Ҧ 5. Of the Draw-knife, and its Use

 The Draw-knife described Plate 8E is seldom used about House-building, but for the making of some sorts of Household-stuff; as the Legs of Crickets, the Rounds of Ladders, the Rails to lay Cheese or Bacon on, &c.  When they use it, they set on end of their Work against their Breast, and the other end against the Work-bench, or some hollow Angle that may keep it from slipping, and so pressing the Work a little hard with their Breast against the Bench, to keep it steddy in its Position, they with the Handles of the Draw-knife in both their Hands, enter the edge of the Draw-knife into the Work, and draw Chips almost the length of their Work, and so smoothen it quickly.”

 

 That could be done, but it must have been uncomfortable. 

 

 

 

Randle Holme’s Academy of Armory (1688) has a “paring ladder” – a sort of brake:  

“… the paring Ladder, or Coopers Ladder, with a pareing Staff in it: By the help of this all Barrel Staves or Boards are held fast and safe while the Work-man is paring or shaving them fit for his purpose.”

 

 

 

 

 

 

The same device is depicted a little less than three hundred years later in J. Geraint Jenkins’ Traditional Country Craftsmen (1965) showing a hoop-maker using something similar to shave his stock. Jenkins called it an upright horse. It seems his left leg applies the pressure that holds the stock against the “paring staff” both of which are held under a cross piece at the top. there’s no date for the photograph, the presumption is c. 1920s-40s. [illustration from J. Geraint Jenkins, Traditional Country Craftsmen (London, Boston & Henley: Routledge & Kegan Paul, 1965,1978) figure 23.] 

 

  

But, where the English style shaving horse came from is still to be discovered. I still like mine, it’s a little weary by now. I’d guess it’s about 15-20 years old. I use it less than I used to, it’s just that most of my work is planed at the bench, rather than shaved these days. But it still holds up all right.

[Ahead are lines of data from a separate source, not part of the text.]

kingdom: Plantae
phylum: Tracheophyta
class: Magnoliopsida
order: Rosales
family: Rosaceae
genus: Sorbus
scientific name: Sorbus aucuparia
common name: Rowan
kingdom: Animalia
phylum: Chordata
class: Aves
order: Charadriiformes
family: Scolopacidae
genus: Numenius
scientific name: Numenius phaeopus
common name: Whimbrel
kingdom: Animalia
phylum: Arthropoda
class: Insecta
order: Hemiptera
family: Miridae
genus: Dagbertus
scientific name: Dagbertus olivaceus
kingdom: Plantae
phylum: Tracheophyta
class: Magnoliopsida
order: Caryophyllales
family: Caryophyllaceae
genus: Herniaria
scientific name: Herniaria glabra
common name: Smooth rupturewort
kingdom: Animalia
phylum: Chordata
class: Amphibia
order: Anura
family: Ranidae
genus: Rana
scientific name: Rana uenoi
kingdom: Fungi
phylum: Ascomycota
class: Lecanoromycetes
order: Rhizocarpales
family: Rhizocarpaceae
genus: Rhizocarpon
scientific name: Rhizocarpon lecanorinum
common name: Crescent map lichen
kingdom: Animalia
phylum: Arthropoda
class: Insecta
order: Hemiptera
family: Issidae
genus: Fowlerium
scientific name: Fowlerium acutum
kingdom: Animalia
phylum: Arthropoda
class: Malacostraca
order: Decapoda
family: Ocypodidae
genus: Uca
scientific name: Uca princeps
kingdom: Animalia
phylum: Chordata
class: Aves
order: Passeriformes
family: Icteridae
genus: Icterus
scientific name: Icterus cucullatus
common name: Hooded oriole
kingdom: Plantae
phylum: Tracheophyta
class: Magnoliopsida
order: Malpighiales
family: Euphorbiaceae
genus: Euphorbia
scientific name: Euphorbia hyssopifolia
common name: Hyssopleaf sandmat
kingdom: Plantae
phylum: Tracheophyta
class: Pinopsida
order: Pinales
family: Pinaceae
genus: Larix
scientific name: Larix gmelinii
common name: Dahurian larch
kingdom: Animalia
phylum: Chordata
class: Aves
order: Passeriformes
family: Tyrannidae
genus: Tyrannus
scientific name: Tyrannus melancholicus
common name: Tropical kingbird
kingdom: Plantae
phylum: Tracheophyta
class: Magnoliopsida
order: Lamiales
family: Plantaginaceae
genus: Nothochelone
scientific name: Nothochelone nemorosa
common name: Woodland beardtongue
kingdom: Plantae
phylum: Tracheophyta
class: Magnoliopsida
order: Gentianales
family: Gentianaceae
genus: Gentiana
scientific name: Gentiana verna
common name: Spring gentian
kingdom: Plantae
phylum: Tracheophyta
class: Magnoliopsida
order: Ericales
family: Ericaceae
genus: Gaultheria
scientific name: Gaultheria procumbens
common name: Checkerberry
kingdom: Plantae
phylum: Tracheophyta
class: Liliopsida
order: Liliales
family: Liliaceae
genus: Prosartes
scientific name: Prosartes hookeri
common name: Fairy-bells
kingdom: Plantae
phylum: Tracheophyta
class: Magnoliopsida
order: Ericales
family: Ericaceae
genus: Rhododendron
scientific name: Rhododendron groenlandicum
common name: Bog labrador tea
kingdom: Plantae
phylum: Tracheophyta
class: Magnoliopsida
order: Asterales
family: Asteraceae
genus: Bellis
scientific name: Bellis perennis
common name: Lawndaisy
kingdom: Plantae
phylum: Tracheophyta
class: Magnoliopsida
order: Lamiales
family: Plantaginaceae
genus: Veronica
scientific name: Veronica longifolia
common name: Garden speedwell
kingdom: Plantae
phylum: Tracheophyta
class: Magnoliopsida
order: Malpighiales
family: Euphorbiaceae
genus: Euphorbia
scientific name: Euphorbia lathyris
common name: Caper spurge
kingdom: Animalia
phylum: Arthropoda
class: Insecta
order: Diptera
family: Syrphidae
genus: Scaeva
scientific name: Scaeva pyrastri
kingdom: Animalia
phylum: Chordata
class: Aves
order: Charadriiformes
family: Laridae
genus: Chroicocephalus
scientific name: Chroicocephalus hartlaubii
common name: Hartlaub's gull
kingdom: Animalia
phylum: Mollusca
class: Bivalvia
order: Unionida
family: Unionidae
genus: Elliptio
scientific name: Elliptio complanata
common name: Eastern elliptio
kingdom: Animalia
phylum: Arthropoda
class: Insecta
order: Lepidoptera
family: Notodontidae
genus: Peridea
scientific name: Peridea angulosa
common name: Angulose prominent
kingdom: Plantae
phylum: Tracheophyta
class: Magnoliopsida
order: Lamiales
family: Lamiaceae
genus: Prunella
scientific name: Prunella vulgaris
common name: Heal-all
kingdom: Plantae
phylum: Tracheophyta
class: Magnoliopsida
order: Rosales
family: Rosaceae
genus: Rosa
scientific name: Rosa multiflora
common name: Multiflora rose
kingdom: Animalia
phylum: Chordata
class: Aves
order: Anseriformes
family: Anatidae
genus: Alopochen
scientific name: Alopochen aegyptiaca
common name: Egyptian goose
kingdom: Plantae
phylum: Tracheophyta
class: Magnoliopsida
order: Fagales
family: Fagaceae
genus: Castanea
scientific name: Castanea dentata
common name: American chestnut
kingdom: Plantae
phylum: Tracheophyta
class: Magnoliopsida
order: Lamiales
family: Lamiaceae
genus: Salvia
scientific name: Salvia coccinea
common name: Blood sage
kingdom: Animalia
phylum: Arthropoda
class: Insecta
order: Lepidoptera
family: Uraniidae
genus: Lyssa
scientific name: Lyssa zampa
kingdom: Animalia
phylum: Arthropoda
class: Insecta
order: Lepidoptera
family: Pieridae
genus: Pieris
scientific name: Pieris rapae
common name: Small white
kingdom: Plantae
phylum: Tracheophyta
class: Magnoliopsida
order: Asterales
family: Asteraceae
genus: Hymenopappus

I simplified Alexander’s design, by eliminating metal fastners and fixings, and I used pine for the bench and work surface.  

 

 

  This detail photograph shows how the work surface is hinged. A block that is essentially the same as the poppets on a wooden lathe receives a wooden pin through its head. This pin also pierces the end of the work surface. A bevel on the bottom corner of the work surface facilitates the hinge motion.